ASSINE
search button

Charles Lloyd comemora 75 anos com Hagar's song

Compartilhar

Em 1967, em Nova York - ainda nos meus twenties - ouvi ao vivo, pela primeira vez, o sax tenor hipnótico de Charles Lloyd, à frente daquele quarteto consagrado no LP Forest flower (Atlantic), no qual despontava um inquieto pianista de 21 anos chamado Keith Jarrett. A segunda vez foi em 1999, no Rio, no palco do Free Jazz Festival, onde ele tinha ao seu lado Billy Higgins (bateria), John Abercrombie (guitarra) e Marc Johnson (baixo). A terceira foi no ano passado, em São Paulo, no BMW Jazz Festival, com o quarteto que lidera de uns tempos para cá (Jason Moran, piano; Reuben Rogers, baixo; Eric Harland, bateria), muito bem captado pela ECM nos excepcionais álbuns Rabo de nube – gravado ao vivo na Basileia, em 2007 – e Mirror – registro em estúdio de dezembro de 2009.

Ao vivo ou em estúdio – sobretudo na série de 14 álbuns da ECM, a partir de Fish out of water (1989) – as litanias desse feiticeiro do saxofone são tão envolventes e cool como as de Lester Young, mas podem elevar-se em espirais cromáticas, dependendo do momento, a estertores sonoros à la John Coltrane. Porém, o som, o fraseado e a postura zen de Charles Lloyd são inconfundíveis. No palco ou no estúdio. Quando era o arquétipo do jazzman hippie, na década de 1960, ou agora, às vésperas do seu 75º aniversário (15 de março).

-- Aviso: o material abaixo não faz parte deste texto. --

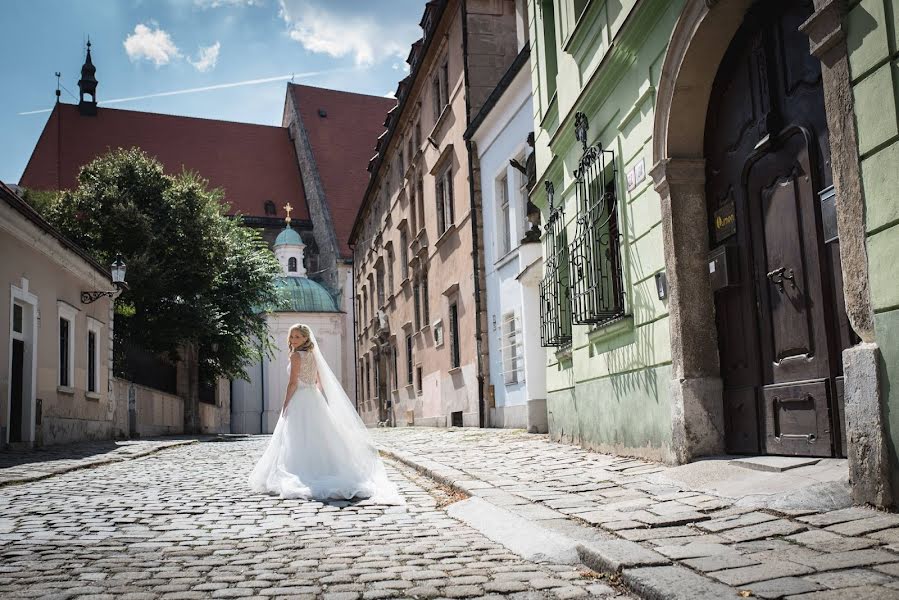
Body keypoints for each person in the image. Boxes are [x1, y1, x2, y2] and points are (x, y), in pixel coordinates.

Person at [248, 323, 403, 504]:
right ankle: (325, 468)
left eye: (297, 336)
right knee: (319, 435)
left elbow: (292, 383)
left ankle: (302, 471)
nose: (293, 339)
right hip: (313, 397)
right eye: (291, 336)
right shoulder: (313, 355)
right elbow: (319, 382)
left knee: (298, 436)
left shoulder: (296, 355)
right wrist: (320, 400)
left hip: (300, 398)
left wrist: (286, 402)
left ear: (306, 338)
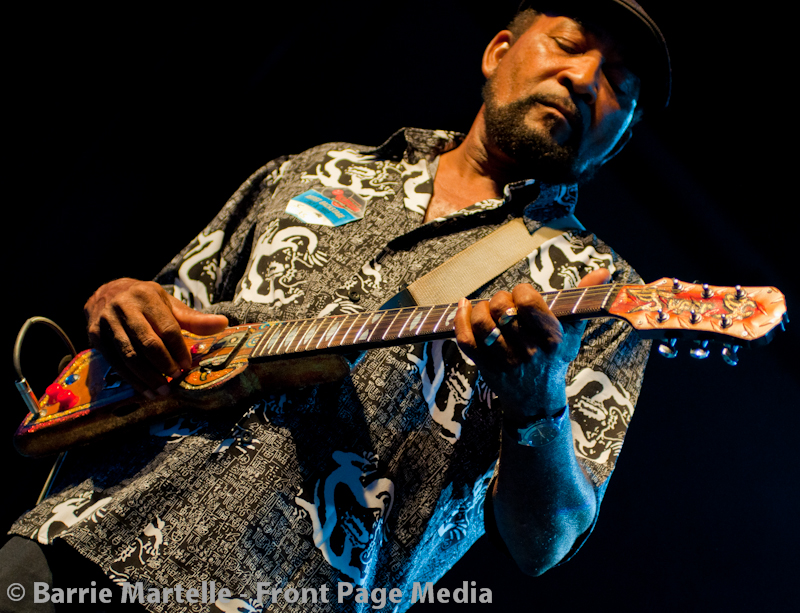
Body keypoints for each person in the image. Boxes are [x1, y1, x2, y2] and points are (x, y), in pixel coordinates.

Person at [2, 1, 670, 611]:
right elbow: (158, 327)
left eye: (617, 84)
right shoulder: (313, 170)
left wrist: (536, 399)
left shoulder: (602, 295)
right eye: (569, 44)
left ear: (619, 139)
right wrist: (120, 302)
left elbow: (544, 541)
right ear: (499, 50)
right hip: (77, 538)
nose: (583, 78)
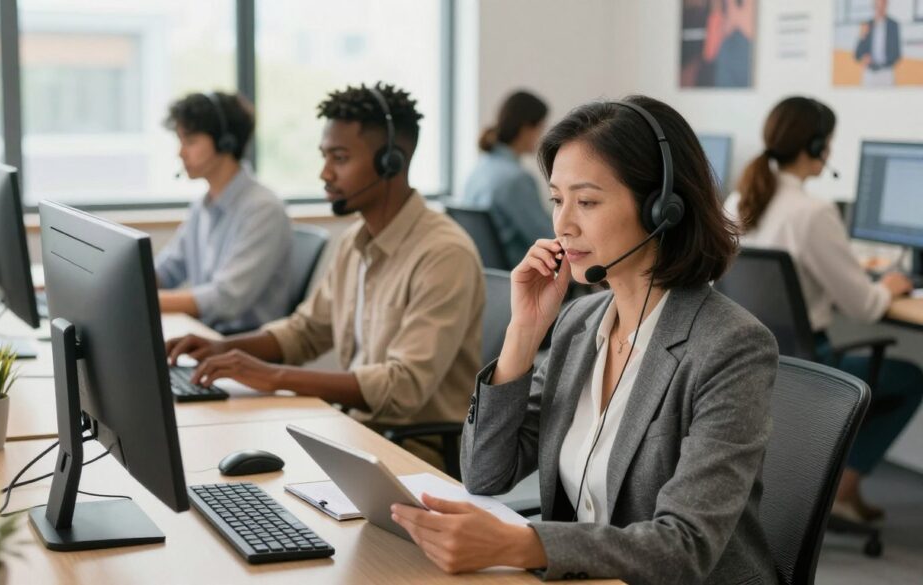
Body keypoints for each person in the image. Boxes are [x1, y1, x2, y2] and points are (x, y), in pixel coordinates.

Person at [392, 96, 780, 583]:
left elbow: (685, 547)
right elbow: (485, 474)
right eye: (557, 199)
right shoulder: (580, 323)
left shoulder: (731, 347)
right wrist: (523, 334)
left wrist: (522, 544)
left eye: (588, 201)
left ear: (664, 208)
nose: (563, 224)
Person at [165, 83, 484, 468]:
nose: (325, 173)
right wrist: (223, 349)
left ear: (390, 162)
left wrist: (275, 376)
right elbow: (306, 331)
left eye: (340, 158)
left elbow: (403, 387)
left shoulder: (442, 253)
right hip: (354, 434)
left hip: (414, 456)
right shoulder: (355, 242)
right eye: (324, 156)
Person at [725, 96, 922, 524]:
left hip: (747, 360)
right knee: (909, 377)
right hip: (806, 364)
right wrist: (889, 286)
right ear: (816, 147)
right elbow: (865, 307)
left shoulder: (739, 200)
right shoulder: (813, 212)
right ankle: (844, 492)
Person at [156, 91, 291, 334]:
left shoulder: (263, 209)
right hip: (207, 338)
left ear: (225, 142)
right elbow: (167, 270)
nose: (180, 153)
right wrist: (124, 286)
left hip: (243, 348)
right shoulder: (202, 206)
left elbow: (226, 299)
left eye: (190, 141)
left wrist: (149, 302)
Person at [461, 90, 552, 265]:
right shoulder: (516, 180)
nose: (541, 137)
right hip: (521, 278)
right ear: (526, 129)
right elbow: (548, 238)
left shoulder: (479, 169)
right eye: (541, 128)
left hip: (488, 277)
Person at [855, 0, 902, 87]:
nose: (880, 8)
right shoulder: (867, 25)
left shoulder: (893, 25)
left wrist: (883, 63)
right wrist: (864, 57)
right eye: (877, 5)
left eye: (882, 5)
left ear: (886, 5)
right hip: (869, 73)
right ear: (873, 6)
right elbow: (857, 54)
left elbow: (897, 54)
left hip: (886, 73)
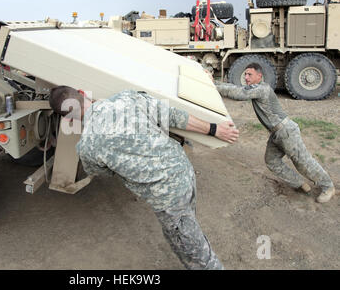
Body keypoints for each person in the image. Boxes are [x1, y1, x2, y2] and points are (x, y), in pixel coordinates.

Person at [48, 86, 239, 270]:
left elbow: (104, 173)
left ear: (68, 119)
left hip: (167, 196)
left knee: (193, 250)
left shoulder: (87, 146)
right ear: (82, 93)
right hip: (183, 171)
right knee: (185, 227)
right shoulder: (127, 98)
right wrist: (214, 129)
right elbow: (173, 116)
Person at [216, 63, 335, 203]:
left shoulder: (262, 89)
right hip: (276, 133)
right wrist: (213, 82)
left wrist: (214, 86)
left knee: (302, 162)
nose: (246, 77)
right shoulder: (255, 88)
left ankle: (328, 187)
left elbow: (238, 93)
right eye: (245, 74)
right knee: (271, 161)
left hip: (286, 131)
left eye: (250, 75)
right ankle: (300, 183)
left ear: (259, 76)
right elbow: (235, 87)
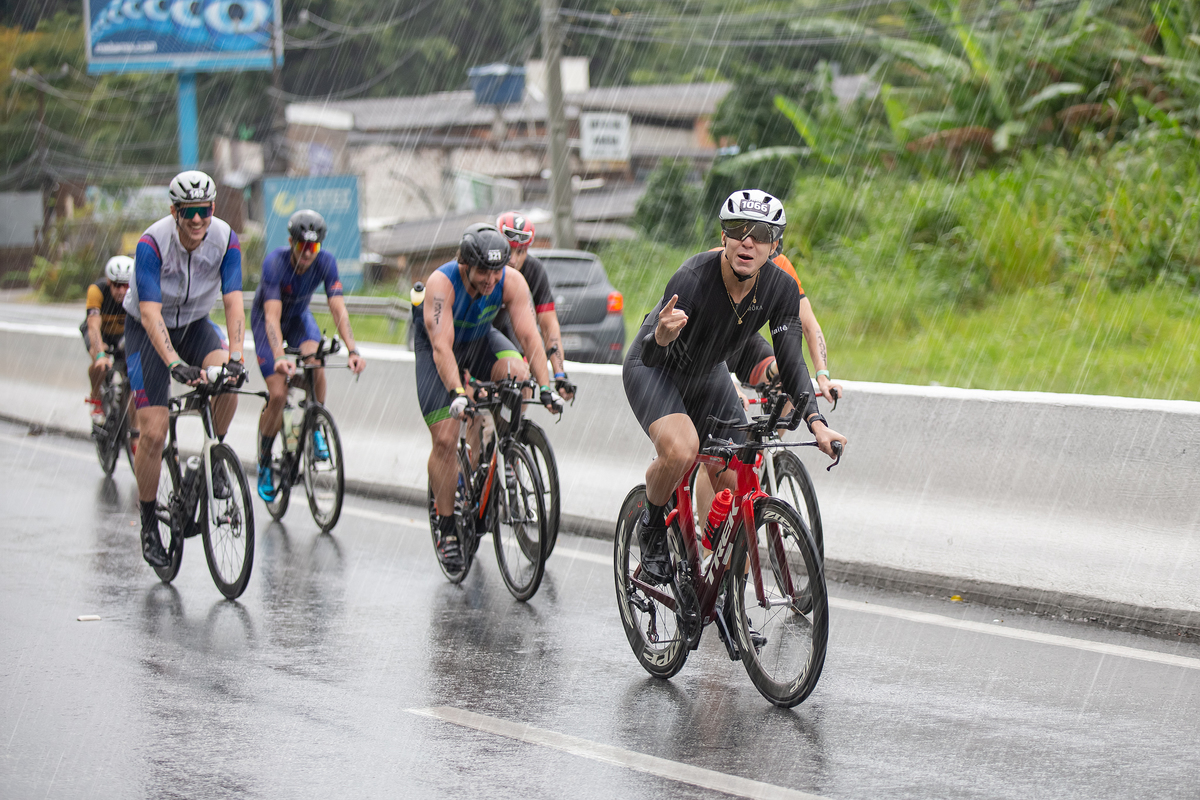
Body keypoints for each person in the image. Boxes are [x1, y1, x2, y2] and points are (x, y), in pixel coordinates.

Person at [623, 189, 848, 584]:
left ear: (774, 245)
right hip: (655, 367)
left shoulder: (780, 287)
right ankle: (652, 527)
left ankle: (728, 597)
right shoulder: (693, 277)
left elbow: (791, 361)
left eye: (760, 234)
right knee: (682, 449)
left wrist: (817, 423)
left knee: (740, 482)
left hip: (708, 372)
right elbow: (654, 355)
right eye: (738, 230)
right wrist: (659, 337)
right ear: (723, 236)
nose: (748, 241)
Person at [413, 223, 562, 570]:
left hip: (480, 341)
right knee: (445, 438)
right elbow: (441, 347)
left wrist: (546, 387)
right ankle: (447, 528)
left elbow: (530, 337)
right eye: (483, 272)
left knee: (518, 375)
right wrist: (457, 393)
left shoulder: (511, 281)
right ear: (464, 264)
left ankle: (502, 451)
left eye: (497, 271)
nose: (491, 280)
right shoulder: (441, 284)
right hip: (438, 350)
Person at [124, 169, 246, 569]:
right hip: (147, 331)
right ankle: (148, 523)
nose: (197, 220)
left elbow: (233, 301)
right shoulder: (152, 243)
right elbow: (149, 312)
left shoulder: (225, 239)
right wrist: (174, 362)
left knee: (227, 381)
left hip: (195, 325)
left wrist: (237, 356)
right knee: (153, 433)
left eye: (204, 210)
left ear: (213, 209)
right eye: (188, 211)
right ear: (174, 211)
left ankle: (214, 457)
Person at [252, 209, 366, 501]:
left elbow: (338, 308)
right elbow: (271, 317)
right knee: (278, 394)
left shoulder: (326, 262)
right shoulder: (274, 263)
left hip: (298, 320)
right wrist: (279, 356)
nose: (307, 253)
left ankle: (315, 424)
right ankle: (264, 460)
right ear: (291, 242)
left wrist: (352, 349)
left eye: (313, 247)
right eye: (302, 246)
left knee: (316, 362)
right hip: (268, 323)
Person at [491, 212, 576, 401]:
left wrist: (560, 374)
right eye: (508, 250)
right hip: (480, 334)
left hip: (514, 336)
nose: (513, 260)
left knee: (524, 386)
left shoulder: (534, 270)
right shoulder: (486, 267)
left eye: (520, 252)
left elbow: (548, 325)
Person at [81, 255, 134, 426]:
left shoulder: (137, 293)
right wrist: (100, 355)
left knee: (134, 371)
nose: (121, 291)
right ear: (109, 282)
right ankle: (96, 398)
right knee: (101, 364)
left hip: (122, 335)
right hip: (100, 332)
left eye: (126, 285)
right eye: (117, 285)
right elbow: (93, 325)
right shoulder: (97, 290)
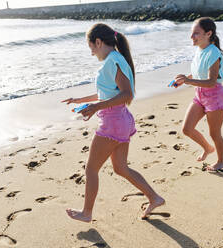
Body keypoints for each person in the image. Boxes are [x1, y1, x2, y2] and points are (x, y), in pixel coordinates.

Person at [62, 23, 165, 222]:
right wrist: (81, 101)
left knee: (91, 169)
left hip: (113, 122)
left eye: (91, 46)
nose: (91, 52)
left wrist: (96, 108)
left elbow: (127, 94)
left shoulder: (113, 61)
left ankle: (87, 213)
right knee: (120, 168)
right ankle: (154, 197)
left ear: (98, 42)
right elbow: (107, 93)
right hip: (121, 120)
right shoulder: (115, 59)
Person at [173, 17, 223, 171]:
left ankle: (222, 161)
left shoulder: (213, 53)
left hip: (215, 97)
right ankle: (207, 148)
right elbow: (198, 72)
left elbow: (211, 81)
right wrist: (184, 79)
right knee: (187, 129)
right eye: (192, 33)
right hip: (199, 95)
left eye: (196, 33)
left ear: (208, 33)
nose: (192, 37)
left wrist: (188, 81)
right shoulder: (200, 49)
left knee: (215, 133)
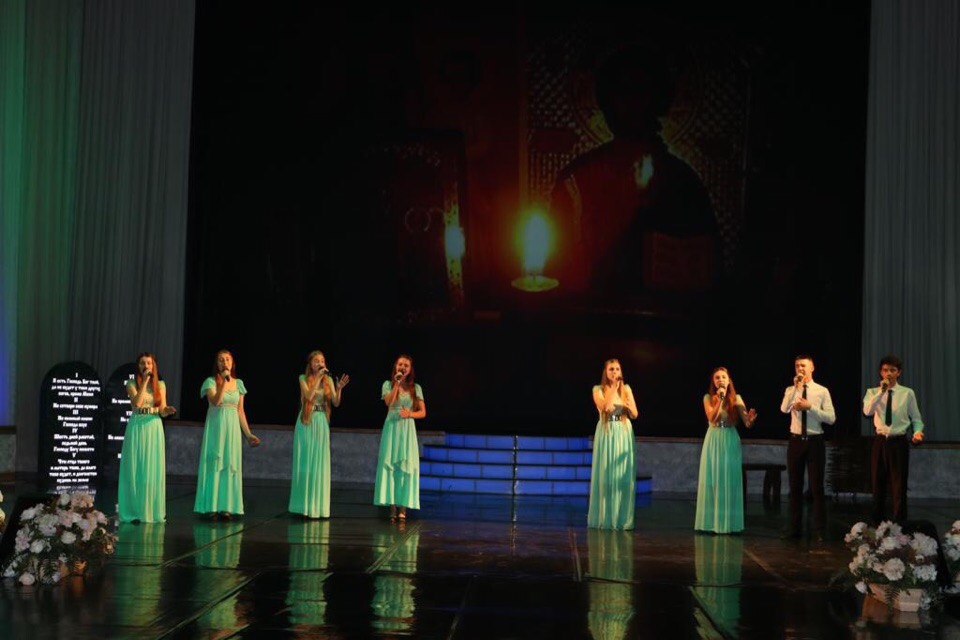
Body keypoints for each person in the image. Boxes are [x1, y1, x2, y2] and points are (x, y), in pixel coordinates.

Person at [194, 349, 260, 520]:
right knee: (215, 463)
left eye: (227, 359)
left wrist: (248, 434)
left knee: (230, 464)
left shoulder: (239, 384)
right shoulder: (210, 382)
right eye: (221, 360)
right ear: (217, 364)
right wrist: (223, 381)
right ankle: (211, 506)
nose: (225, 362)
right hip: (216, 428)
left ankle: (227, 507)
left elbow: (240, 411)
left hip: (232, 429)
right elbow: (216, 401)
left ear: (232, 363)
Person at [862, 354, 924, 524]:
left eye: (892, 370)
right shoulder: (872, 392)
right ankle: (878, 524)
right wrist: (881, 392)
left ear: (899, 372)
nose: (888, 373)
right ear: (880, 372)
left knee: (899, 485)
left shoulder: (907, 393)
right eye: (885, 370)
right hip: (881, 440)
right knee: (877, 483)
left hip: (899, 441)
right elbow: (867, 411)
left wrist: (918, 432)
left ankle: (899, 525)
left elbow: (916, 419)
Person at [694, 367, 757, 534]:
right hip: (714, 438)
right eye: (717, 378)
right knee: (713, 477)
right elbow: (712, 417)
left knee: (729, 478)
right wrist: (720, 400)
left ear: (729, 380)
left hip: (730, 438)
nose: (720, 380)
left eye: (723, 377)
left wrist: (750, 420)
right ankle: (711, 523)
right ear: (713, 382)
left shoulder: (737, 398)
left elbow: (747, 423)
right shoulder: (708, 397)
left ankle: (729, 523)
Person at [780, 355, 835, 541]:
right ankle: (793, 529)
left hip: (815, 442)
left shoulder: (822, 391)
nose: (800, 369)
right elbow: (783, 409)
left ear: (812, 368)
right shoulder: (791, 390)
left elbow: (831, 418)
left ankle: (819, 530)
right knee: (795, 486)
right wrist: (795, 389)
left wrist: (810, 406)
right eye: (797, 366)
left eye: (803, 366)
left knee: (816, 487)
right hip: (796, 441)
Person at [289, 350, 349, 519]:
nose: (320, 363)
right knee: (306, 462)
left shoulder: (328, 380)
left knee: (319, 463)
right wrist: (317, 379)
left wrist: (339, 388)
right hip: (307, 421)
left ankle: (317, 507)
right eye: (316, 361)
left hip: (321, 421)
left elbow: (335, 402)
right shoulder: (303, 378)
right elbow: (308, 396)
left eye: (322, 361)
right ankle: (303, 507)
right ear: (310, 364)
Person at [118, 352, 176, 523]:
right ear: (139, 367)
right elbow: (136, 403)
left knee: (151, 468)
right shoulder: (131, 384)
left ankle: (150, 511)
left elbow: (162, 409)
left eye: (149, 363)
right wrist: (144, 382)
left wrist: (167, 410)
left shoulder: (161, 385)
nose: (146, 366)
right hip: (137, 424)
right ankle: (134, 511)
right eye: (142, 363)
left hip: (154, 425)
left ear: (153, 366)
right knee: (136, 467)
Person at [587, 359, 639, 530]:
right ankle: (606, 517)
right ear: (605, 372)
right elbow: (606, 408)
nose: (614, 372)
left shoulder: (627, 389)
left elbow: (635, 414)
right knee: (606, 474)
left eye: (617, 369)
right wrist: (614, 388)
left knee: (622, 476)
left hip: (623, 432)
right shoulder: (598, 389)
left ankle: (621, 518)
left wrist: (628, 407)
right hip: (607, 431)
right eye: (611, 369)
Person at [374, 354, 426, 521]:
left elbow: (423, 412)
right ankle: (392, 507)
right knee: (390, 465)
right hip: (391, 427)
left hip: (407, 428)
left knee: (405, 465)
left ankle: (403, 508)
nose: (402, 367)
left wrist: (409, 413)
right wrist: (396, 383)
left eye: (406, 365)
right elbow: (388, 402)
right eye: (400, 364)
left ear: (410, 369)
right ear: (395, 367)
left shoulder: (416, 388)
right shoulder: (387, 384)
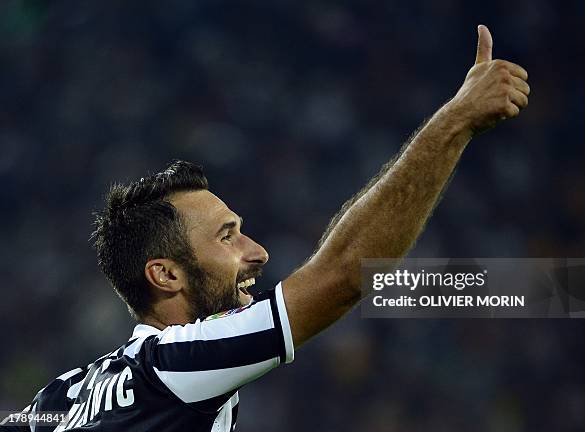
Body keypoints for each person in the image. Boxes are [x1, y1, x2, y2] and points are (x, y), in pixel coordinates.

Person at [1, 25, 529, 431]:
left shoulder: (63, 396)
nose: (257, 252)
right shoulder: (178, 366)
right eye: (226, 237)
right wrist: (456, 121)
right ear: (165, 275)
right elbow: (347, 276)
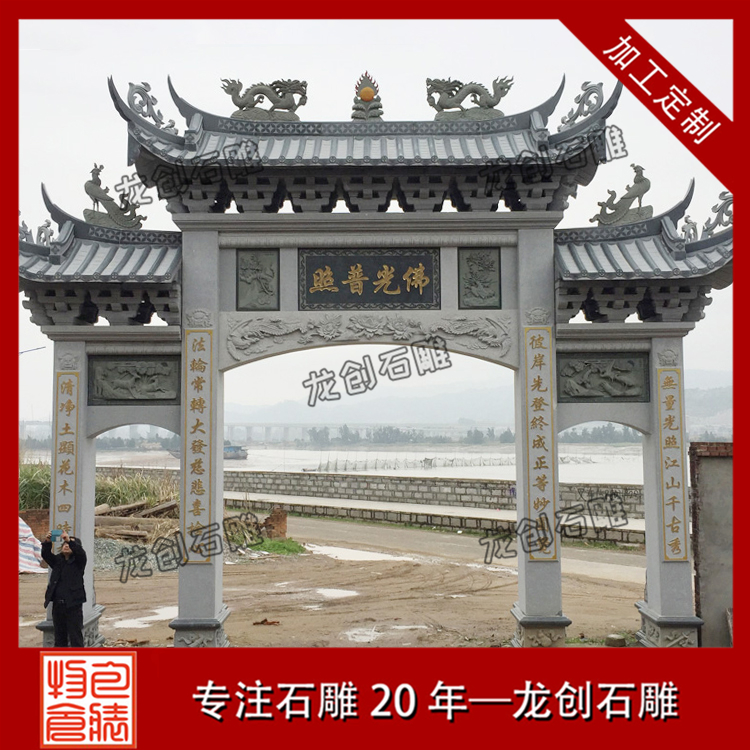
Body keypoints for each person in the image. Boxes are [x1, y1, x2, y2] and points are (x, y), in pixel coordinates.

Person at [41, 530, 87, 647]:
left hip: (73, 605)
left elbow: (81, 553)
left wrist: (69, 540)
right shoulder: (58, 561)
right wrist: (47, 542)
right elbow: (46, 555)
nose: (66, 545)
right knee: (59, 638)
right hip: (58, 606)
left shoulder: (79, 563)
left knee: (75, 637)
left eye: (69, 544)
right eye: (64, 544)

Para celebrar a data, o selo de Manfred Eicher vem de lançar o CD Hagar's song, gravado por Lloyd em abril do ano passado. Não se trata, no entanto, de mais um registro do já aclamado quarteto, mas de um duo – um diálogo muito íntimo com Jason Moran, que tem a metade da idade do “chefe”, embora seja tido como o pianista mais criativo surgido na cena jazzítica desde Brad Mehldau. Anteriormente, o saxofonista tinha gravado um único disco em duo: Which way is East, em janeiro de 2001, com Billy Higgins, meses antes da morte do icônico baterista.

Na apresentação de Hagar's song pela ECM lê-se: “O álbum contém peças especialmente caras a Lloyd, desde composições de Billy Strayhorn (Pretty girl), Duke Ellington (Mood indigo), George Gershwin (Bess, you is my woman) e Earl Hines (Rosetta) até um standard fortemente associado a Billie Holiday, a mais famosa balada de Brian Wilson para os Beach Boys (God only knows) e uma canção de Bob Dylan (I shall be released). A peça central do set é a suíte que dá título ao CD, composta por Lloyd, e dedicada à sua tataravó, que foi arrebatada de casa, no sul do Mississipi, quando tinha 10 anos, e vendida para um dono de escravos no Tennessee. 'Quando soube de sua história fiquei muito comovido', diz Lloyd. 'A suíte espelha as etapas de sua vida; perda da família, solidão e o desconhecido, sonhos, sofrimento, e canções para os filhos pequenos'”.

As cinco partes desta emotiva suíte ocupam 27m45 dos quase 70 minutos do disco: Journey up river (6m15), com a melodia sussurrada na flauta baixo; Dreams of white bluff (9m45), no sax tenor; Alone (2m30), com Lloyd na flauta alto e Moran no pandeiro; a excêntrica Bolivar blues (4m15), sax alto; Hagar's lullaby (5m40), sax tenor.

Mas o álbum é cativante desde as três primeiras faixas, em que o duo improvisa a partir de temas que estão na cabeça e no coração não só de Lloyd mas também de qualquer jazzófilo que se preze: Pretty girl (4m50) – ou Star crossed lovers, de Such sweet thunder, a suíte-magna de Duke Ellington-Billy Strayhorn – de rara melancolia, sublinhada pelo sopro volátil do sax tenor; Mood indigo (5m15), de Ellington, em tempo mais acelerado que o costumeiro, graças ao piano meio stride de Moran; Bess you is my woman now (3m35), de Gershwin, uma troca de afagos entre “Porgy” (Lloyd) e “Bess” (Moran).

A surpresa do disco fica por conta de Pictogram (3m55), peça de Lloyd, em que o saxofonista faz visível referência (e reverência) ao dialeto free de Ornette Coleman, por sobre as assimetrias harmônicas do jovem pianista, cada vez mais senhor de si e da arte do piano jazzístico.